Finsler geometry modeling of phase separation in multi-component membranes

TL;DR

This study uses Finsler geometry to model phase separation in three-component membranes, revealing morphological transitions and phase diagrams consistent with experiments, and providing insights into line tension effects.

Contribution

Introduces a Finsler geometric surface model for membranes with three components, elucidating phase separation and domain morphologies including circular, stripe, raft-like, and budding domains.

Findings

Identification of circular and stripe domains separated by a phase transition.

Morphological changes align with experimental observations.
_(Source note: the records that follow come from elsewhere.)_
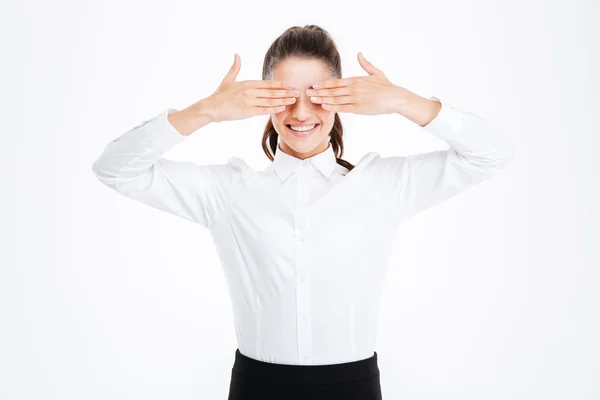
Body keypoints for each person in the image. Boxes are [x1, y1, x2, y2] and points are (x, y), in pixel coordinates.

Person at [92, 25, 515, 400]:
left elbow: (491, 154)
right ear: (260, 100)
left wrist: (403, 101)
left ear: (342, 99)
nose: (300, 113)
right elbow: (114, 169)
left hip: (353, 389)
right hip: (257, 388)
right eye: (283, 97)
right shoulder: (227, 191)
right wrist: (205, 111)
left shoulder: (382, 186)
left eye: (317, 96)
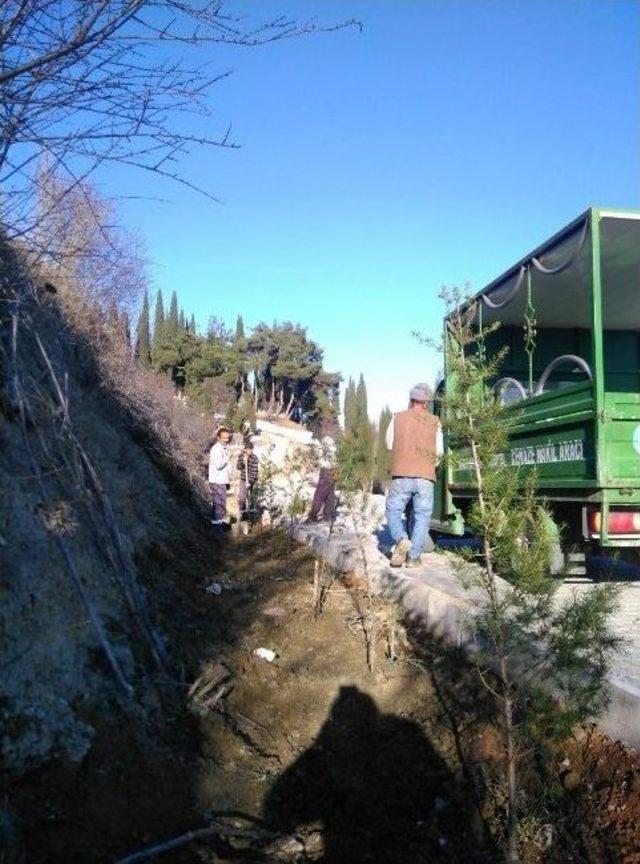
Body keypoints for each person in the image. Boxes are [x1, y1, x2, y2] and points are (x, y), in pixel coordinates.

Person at [385, 383, 443, 568]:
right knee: (422, 516)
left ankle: (401, 539)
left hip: (401, 474)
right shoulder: (435, 422)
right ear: (427, 403)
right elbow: (439, 454)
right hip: (425, 477)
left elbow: (388, 444)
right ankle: (414, 558)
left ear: (411, 400)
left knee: (393, 510)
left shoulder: (397, 418)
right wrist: (427, 467)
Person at [306, 435, 337, 524]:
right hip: (332, 471)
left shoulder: (326, 451)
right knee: (329, 495)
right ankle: (327, 517)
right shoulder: (332, 451)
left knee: (320, 495)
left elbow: (319, 461)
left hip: (327, 471)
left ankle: (313, 516)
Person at [208, 424, 232, 532]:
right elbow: (218, 465)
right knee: (219, 505)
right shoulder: (216, 449)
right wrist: (227, 458)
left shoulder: (224, 448)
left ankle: (216, 528)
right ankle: (217, 532)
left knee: (220, 505)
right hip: (217, 481)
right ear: (218, 437)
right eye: (224, 438)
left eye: (228, 438)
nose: (226, 440)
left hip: (221, 481)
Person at [236, 438, 259, 518]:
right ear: (245, 449)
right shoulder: (241, 456)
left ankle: (252, 514)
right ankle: (242, 513)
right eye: (248, 449)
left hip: (252, 481)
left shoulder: (254, 458)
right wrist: (243, 461)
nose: (250, 451)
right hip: (243, 480)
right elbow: (238, 467)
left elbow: (254, 471)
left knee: (252, 498)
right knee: (242, 498)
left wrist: (250, 482)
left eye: (251, 449)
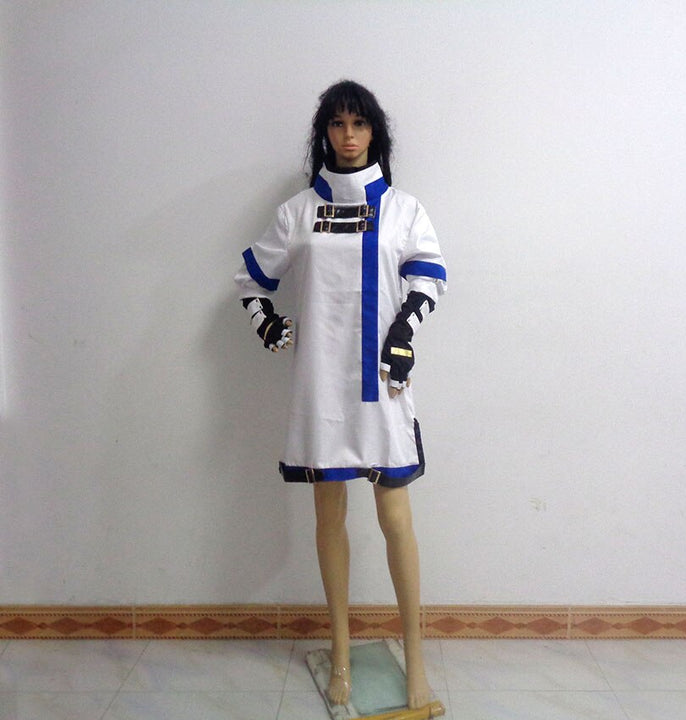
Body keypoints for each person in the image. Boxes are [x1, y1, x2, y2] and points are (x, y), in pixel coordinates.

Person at [234, 80, 447, 710]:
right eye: (337, 124)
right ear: (324, 133)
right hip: (320, 388)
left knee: (395, 518)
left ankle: (416, 659)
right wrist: (265, 321)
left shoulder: (404, 210)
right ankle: (342, 652)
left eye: (359, 123)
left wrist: (405, 330)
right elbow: (250, 278)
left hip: (381, 384)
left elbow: (428, 277)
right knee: (328, 518)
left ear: (375, 132)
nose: (348, 135)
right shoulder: (298, 212)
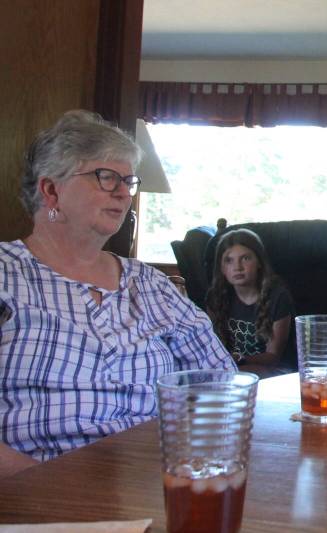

Multiple phase diagrams for different domain morphologies.

Abstract

Finsler geometric surface model is studied as a coarse-grained model for membranes of three-component such as DOPC, DPPC and Cholesterol. To understand the phase separation of liquid ordered (DPPC rich) $L_o$ and the liquid disordered (DOPC rich) $L_d$, we introduce a variable $\sigma (\in \{1,-1\})$ in the triangulated surface model. We numerically find that there appear two circulars and stripe domains on the surface and that these two morphologies are separated by a phase transition. The morphological change from the one to the other with respect to the variation of the area fraction of $L_o$ is consistent with existing experimental results. This gives us a clear understanding of the origin of the line tension energy, which has been used to understand those morphological changes in the three-component membranes. In addition to these two circulars and stripe domains, raft-like domain and budding domain are also observed, and the corresponding several phase diagrams are obtained. Technical details of the Finsler geometry modeling are also shown.